My Experiences with Ticketmaster

I love going to concerts and hearing live music – if I had unlimited money, I’d go to every live show coming through Pittsburgh that I had even a remote interest in. There’s just something so electric about hearing music performed live – it’s such an experience that you can’t replicate on a CD.

But I hate buying tickets for these shows on Ticketmaster. I know that it’s a huge platform, and that they’re battling growing crowds and trying to keep bots from buying tickets meant for real people, but they really have work to do for sales of accessible seats.

I realize that I’m not the only one who gets frustrated with Ticketmaster. Each time a concert goes on sale, thousands of people are trying to access the site at the same time to get the best seats, slowing it down or even crashing it. But think about the last time you went to a concert at an arena or a stadium… how many of the seats were wheelchair accessible? The answer is not very many (any usually, none are in the floor section). So when I’m signing onto Ticketmaster, I’m not as worried about getting the best seats as I am about getting any seats at all.

For example… I had presale access to Justin Timberlake’s upcoming concert last Friday. Generally, for each presale offered, only a certain number of tickets are set aside. When I tried to get tickets at 9:15, 15 minutes after the presale opened, it said there were no wheelchair accessible seats available. I figured this was an error, so I tried again around 10… and kept trying until 11. I tried the Livenation site, I tried the Ticketmaster site, and I even tried the Ticketmaster app – which, I found out, doesn’t even have the option for accessible seats! The Ticketmaster site itself kept cycling between giving me an error, telling me there were no tickets, and showing me an outdated version of the ordering page with no place for my presale code.

So, I tried to turn to the phone, so that I could talk to someone at Ticketmaster and figure out what was wrong. Turns out, that wasn’t an option either, because when the Ticketmaster lines are too busy they just tell you to “call back later” and don’t even give you the option of being put on hold! I was feeling desperate, so I even tried the “Express” phone line, where you can order but not talk to anyone, but at 11 AM they still didn’t have the option for my presale code in the system.

Which meant I had to resort to Twitter direct messages and the automated e-mail system. I will say that the representatives who got back to me on Twitter responded quickly and have been trying to help me, as did the representative who responded to my e-mail (two full days later). They confirmed that there were no accessible seats left in that presale, and when I pushed back asking how they could have sold out in the first 15 minutes, they agreed to contact the venue and try to get 2 more tickets released for me. But at the end of Friday, they said that the Box Office would contact me on Monday. And I’m glad they did, because when I tried to buy accessible tickets on my own yesterday morning, I still couldn’t, because I got an error every time I tried. I honestly don’t know if or how anyone else trying to get accessible tickets was able to get any.

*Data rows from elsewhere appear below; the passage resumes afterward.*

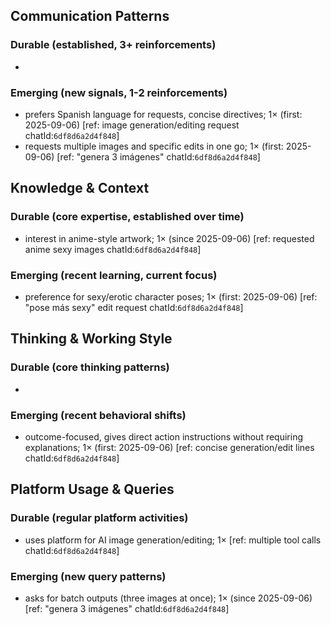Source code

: ## Communication Patterns
### Durable (established, 3+ reinforcements)
- 

### Emerging (new signals, 1-2 reinforcements)
- prefers Spanish language for requests, concise directives; 1× (first: 2025-09-06) [ref: image generation/editing request chatId:`6df8d6a2d4f848`]
- requests multiple images and specific edits in one go; 1× (first: 2025-09-06) [ref: "genera 3 imágenes" chatId:`6df8d6a2d4f848`]

## Knowledge & Context
### Durable (core expertise, established over time)
- interest in anime-style artwork; 1× (since 2025-09-06) [ref: requested anime sexy images chatId:`6df8d6a2d4f848`]

### Emerging (recent learning, current focus)
- preference for sexy/erotic character poses; 1× (first: 2025-09-06) [ref: "pose más sexy" edit request chatId:`6df8d6a2d4f848`]

## Thinking & Working Style
### Durable (core thinking patterns)
- 

### Emerging (recent behavioral shifts)
- outcome-focused, gives direct action instructions without requiring explanations; 1× (first: 2025-09-06) [ref: concise generation/edit lines chatId:`6df8d6a2d4f848`]

## Platform Usage & Queries
### Durable (regular platform activities)
- uses platform for AI image generation/editing; 1× [ref: multiple tool calls chatId:`6df8d6a2d4f848`]

### Emerging (new query patterns)
- asks for batch outputs (three images at once); 1× (since 2025-09-06) [ref: "genera 3 imágenes" chatId:`6df8d6a2d4f848`]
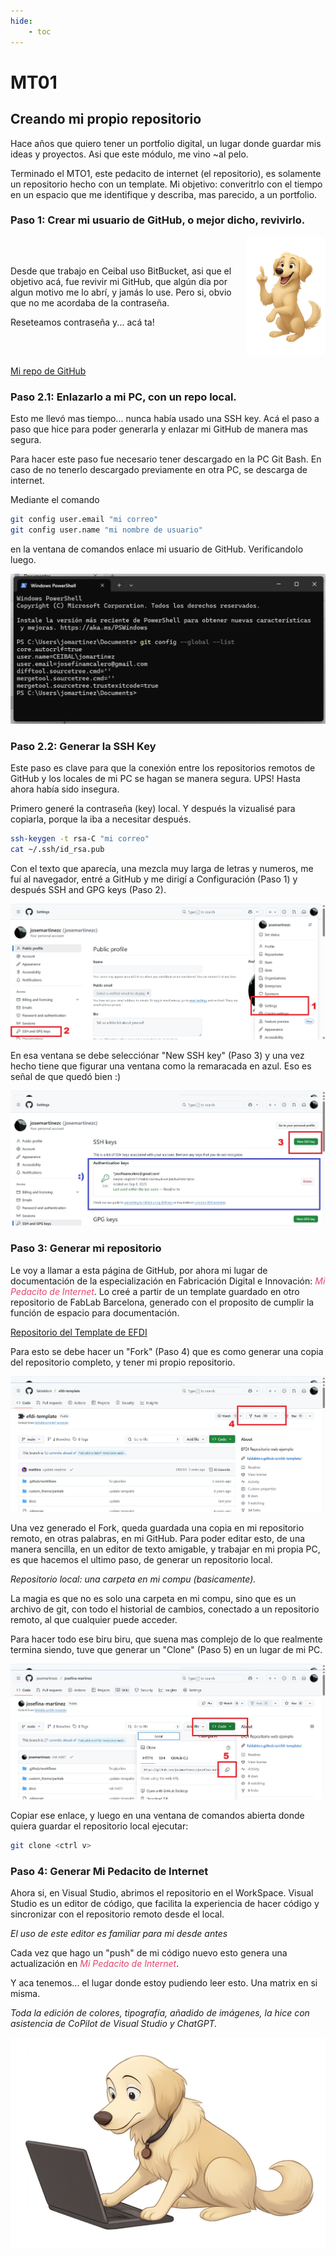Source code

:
 ```yaml
---
hide:
    - toc
---
```


# MT01

## Creando mi propio repositorio

Hace años que quiero tener un portfolio digital, un lugar donde guardar mis ideas y proyectos. Asi que este módulo, me vino ~al pelo. 

Terminado el MTO1, este pedacito de internet (el repositorio), es solamente un repositorio hecho con un template. Mi objetivo: converitrlo con el tiempo en un espacio que me identifique y describa, mas parecido, a un portfolio. 

### Paso 1: Crear mi usuario de GitHub, o mejor dicho, revivirlo. 

<div style="display: flex; align-items: center;">
  <div style="flex: 3;">
    <p>
      Desde que trabajo en Ceibal uso BitBucket, asi que el objetivo acá, fue revivir mi GitHub, que algún dia por algun motivo me lo abrí, y jamás lo use. Pero si, obvio que no me acordaba de la contraseña.
    <p>
    Reseteamos contraseña y... acá ta!
    </p>
  </div>
  <div style="flex: 1; text-align: right;">
    <img src="../images/jazmin1.png" width="500" alt="Perro Jazmín, blanco, caricaturesco sentado erguido, sonríe ampliamente y levanta una pata con el dedo índice extendido como si estuviera señalando o compartiendo una idea. El perro transmite simpatía y entusiasmo. El fondo es simple y no contiene otros elementos ni texto."/>
  </div>
</div>

[Mi repo de GitHub](https://github.com/josemartinezc)


### Paso 2.1: Enlazarlo a mi PC, con un repo local.

Esto me llevó mas tiempo... nunca había usado una SSH key. Acá el paso a paso que hice para poder generarla y enlazar mi GitHub de manera mas segura.

Para hacer este paso fue necesario tener descargado en la PC Git Bash. En caso de no tenerlo descargado previamente en otra PC, se descarga de internet.

Mediante el comando 

```bash
git config user.email "mi correo"
git config user.name "mi nombre de usuario"
```
en la ventana de comandos enlace mi usuario de GitHub. Verificandolo luego.

![](../images/git1.png)

### Paso 2.2: Generar la SSH Key

Este paso es clave para que la conexión entre los repositorios remotos de GitHub y los locales de mi PC se hagan se manera segura. UPS! Hasta ahora había sido insegura. 

Primero generé la contraseña (key) local. Y después la vizualisé para copiarla, porque la iba a necesitar después.

```bash
ssh-keygen -t rsa-C "mi correo"
cat ~/.ssh/id_rsa.pub
```
Con el texto que aparecía, una mezcla muy larga de letras y numeros, me fuí al navegador, entré a GitHub y me dirigí a Configuración (Paso 1) y después SSH and GPG keys (Paso 2).

![](../images/git2.jpg)

En esa ventana se debe selecciónar "New SSH key" (Paso 3) y una vez hecho tiene que figurar una ventana como la remaracada en azul. Eso es señal de que quedó bien :)

![](../images/git3.jpg)

### Paso 3: Generar mi repositorio

Le voy a llamar a esta página de GitHub, por ahora mi lugar de documentación de la especialización en Fabricación Digital e Innovación: <span style="color:#e5446d"><i>Mi Pedacito de Internet</i></span>. Lo creé a partir de un template guardado en otro repositorio de FabLab Barcelona, generado con el proposito de cumplir la función de espacio para documentación. 

[Repositorio del Template de EFDI](https://github.com/fablabbcn/efdi-template)

Para esto se debe hacer un "Fork" (Paso 4) que es como generar una copia del repositorio completo, y tener mi propio repositorio.

![](../images/git4.jpg)

Una vez generado el Fork, queda guardada una copia en mi repositorio remoto, en otras palabras, en mi GitHub. Para poder editar esto, de una manera sencilla, en un editor de texto amigable, y trabajar en mi propia PC, es que hacemos el ultimo paso, de generar un repositorio local.

*Repositorio local: una carpeta en mi compu (basicamente).*

La magia es que no es solo una carpeta en mi compu, sino que es un archivo de git, con todo el historial de cambios, conectado a un repositorio remoto, al que cualquier puede acceder.

Para hacer todo ese biru biru, que suena mas complejo de lo que realmente termina siendo, tuve que generar un "Clone" (Paso 5) en un lugar de mi PC. 

![](../images/git5.jpg)

Copiar ese enlace, y luego en una ventana de comandos abierta donde quiera guardar el repositorio local ejecutar:

```bash
git clone <ctrl v>
```
### Paso 4: Generar Mi Pedacito de Internet

Ahora si, en Visual Studio, abrimos el repositorio en el WorkSpace. Visual Studio es un editor de código, que facilita la experiencia de hacer código y sincronizar con el repositorio remoto desde el local. 

*El uso de este editor es familiar para mi desde antes*

Cada vez que hago un "push" de mi código nuevo esto genera una actualización en <span style="color:#e5446d"><i>Mi Pedacito de Internet</i></span>. 

Y aca tenemos... el lugar donde estoy pudiendo leer esto. Una matrix en si misma. 

*Toda la edición de colores, tipografía, añadido de imágenes, la hice con asistencia de CoPilot de Visual Studio y ChatGPT.* 

![](../images/jazmin2.png)

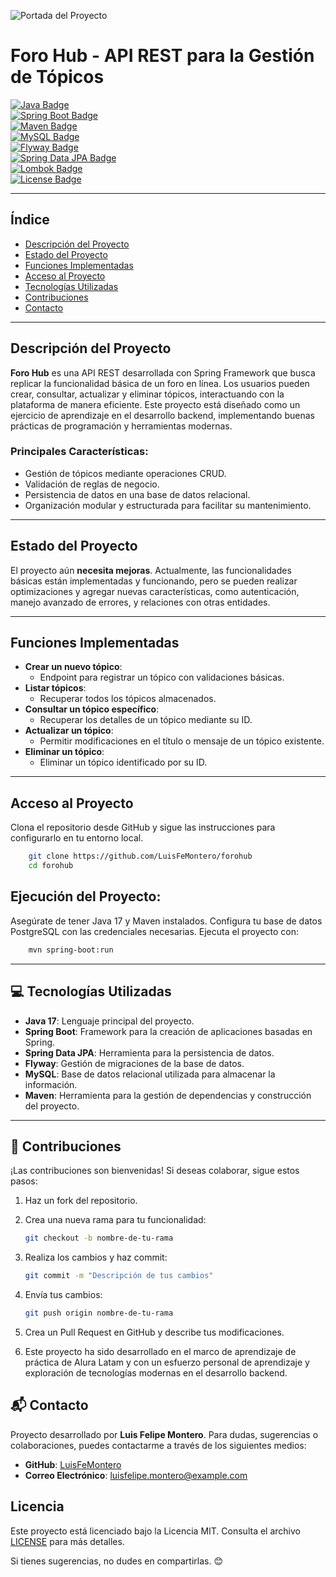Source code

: ![Portada del Proyecto](src\Imágenes\Foro_hub.jpg)

# Foro Hub - API REST para la Gestión de Tópicos

[![Java Badge](https://img.shields.io/badge/Java-17-blue.svg)](https://www.oracle.com/java/technologies/javase-jdk17-downloads.html)  
[![Spring Boot Badge](https://img.shields.io/badge/Spring%20Boot-3.2.4-green.svg)](https://spring.io/projects/spring-boot)  
[![Maven Badge](https://img.shields.io/badge/Maven-3.8.6-red.svg)](https://maven.apache.org/)  
[![MySQL Badge](https://img.shields.io/badge/MySQL-8.0-orange.svg)](https://www.mysql.com/)  
[![Flyway Badge](https://img.shields.io/badge/Flyway-9.16.0-red.svg)](https://flywaydb.org/)  
[![Spring Data JPA Badge](https://img.shields.io/badge/Spring%20Data%20JPA-3.2.4-blue.svg)](https://spring.io/projects/spring-data-jpa)  
[![Lombok Badge](https://img.shields.io/badge/Lombok-1.18.26-yellow.svg)](https://projectlombok.org/)  
[![License Badge](https://img.shields.io/badge/license-MIT-green)](LICENSE)

---

## Índice

- [Descripción del Proyecto](#descripción-del-proyecto)
- [Estado del Proyecto](#estado-del-proyecto)
- [Funciones Implementadas](#funciones-implementadas)
- [Acceso al Proyecto](#acceso-al-proyecto)
- [Tecnologías Utilizadas](#tecnologías-utilizadas)
- [Contribuciones](#contribuciones)
- [Contacto](#contacto)

---

## Descripción del Proyecto

**Foro Hub** es una API REST desarrollada con Spring Framework que busca replicar la funcionalidad básica de un foro en línea. Los usuarios pueden crear, consultar, actualizar y eliminar tópicos, interactuando con la plataforma de manera eficiente. Este proyecto está diseñado como un ejercicio de aprendizaje en el desarrollo backend, implementando buenas prácticas de programación y herramientas modernas.

### Principales Características:
- Gestión de tópicos mediante operaciones CRUD.
- Validación de reglas de negocio.
- Persistencia de datos en una base de datos relacional.
- Organización modular y estructurada para facilitar su mantenimiento.

---

## Estado del Proyecto

El proyecto aún **necesita mejoras**. Actualmente, las funcionalidades básicas están implementadas y funcionando, pero se pueden realizar optimizaciones y agregar nuevas características, como autenticación, manejo avanzado de errores, y relaciones con otras entidades.

---

## Funciones Implementadas

- **Crear un nuevo tópico**:
    - Endpoint para registrar un tópico con validaciones básicas.
- **Listar tópicos**:
    - Recuperar todos los tópicos almacenados.
- **Consultar un tópico específico**:
    - Recuperar los detalles de un tópico mediante su ID.
- **Actualizar un tópico**:
    - Permitir modificaciones en el título o mensaje de un tópico existente.
- **Eliminar un tópico**:
    - Eliminar un tópico identificado por su ID.

---

## Acceso al Proyecto

Clona el repositorio desde GitHub y sigue las instrucciones para configurarlo en tu entorno local.

```bash
    git clone https://github.com/LuisFeMontero/forohub
    cd forohub
```
## Ejecución del Proyecto:
Asegúrate de tener Java 17 y Maven instalados.
Configura tu base de datos PostgreSQL con las credenciales necesarias.
Ejecuta el proyecto con:
```bash
    mvn spring-boot:run
```
---

## 💻 Tecnologías Utilizadas

- **Java 17**: Lenguaje principal del proyecto.
- **Spring Boot**: Framework para la creación de aplicaciones basadas en Spring.
- **Spring Data JPA**: Herramienta para la persistencia de datos.
- **Flyway**: Gestión de migraciones de la base de datos.
- **MySQL**: Base de datos relacional utilizada para almacenar la información.
- **Maven**: Herramienta para la gestión de dependencias y construcción del proyecto.

---

## 🤝 Contribuciones

¡Las contribuciones son bienvenidas! Si deseas colaborar, sigue estos pasos:

1. Haz un fork del repositorio.
2. Crea una nueva rama para tu funcionalidad:
   ```bash
   git checkout -b nombre-de-tu-rama
   ```
3. Realiza los cambios y haz commit:
   ```bash
   git commit -m "Descripción de tus cambios"
   ```
4. Envía tus cambios:
   ```bash
   git push origin nombre-de-tu-rama
   ```
5. Crea un Pull Request en GitHub y describe tus modificaciones.

6. Este proyecto ha sido desarrollado en el marco de aprendizaje de práctica de Alura Latam y con un esfuerzo personal de aprendizaje y exploración de tecnologías modernas en el desarrollo backend.
## 📬 Contacto

Proyecto desarrollado por **Luis Felipe Montero**. Para dudas, sugerencias o colaboraciones, puedes contactarme a través de los siguientes medios:

- **GitHub**: [LuisFeMontero](https://github.com/LuisFeMontero)
- **Correo Electrónico**: luisfelipe.montero@example.com

## Licencia
Este proyecto está licenciado bajo la Licencia MIT. Consulta el archivo [LICENSE](src/License/LICENSE) para más detalles.

Si tienes sugerencias, no dudes en compartirlas. 😊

I know this sounds like a little thing – I get it, it’s just a concert! But it’s the added frustration that comes along with what should be such a simple thing! I know that my choice of seats will already be limited, it just adds extra worry and stress having to go through all these extra steps to make sure I can even get a seat at all. I really think there has to be a better way for Ticketmaster to do this – to make sure that people with mobility needs have the same easy access to tickets that everyone else does. I think the Ticketmaster Verified Fan ticketing process is a step in the right direction, but there’s definitely still a ways for them to go. The change needs to come from the top – as helpful as the customer service agents have been, I don’t want to have to go through this every time I want to buy concert tickets.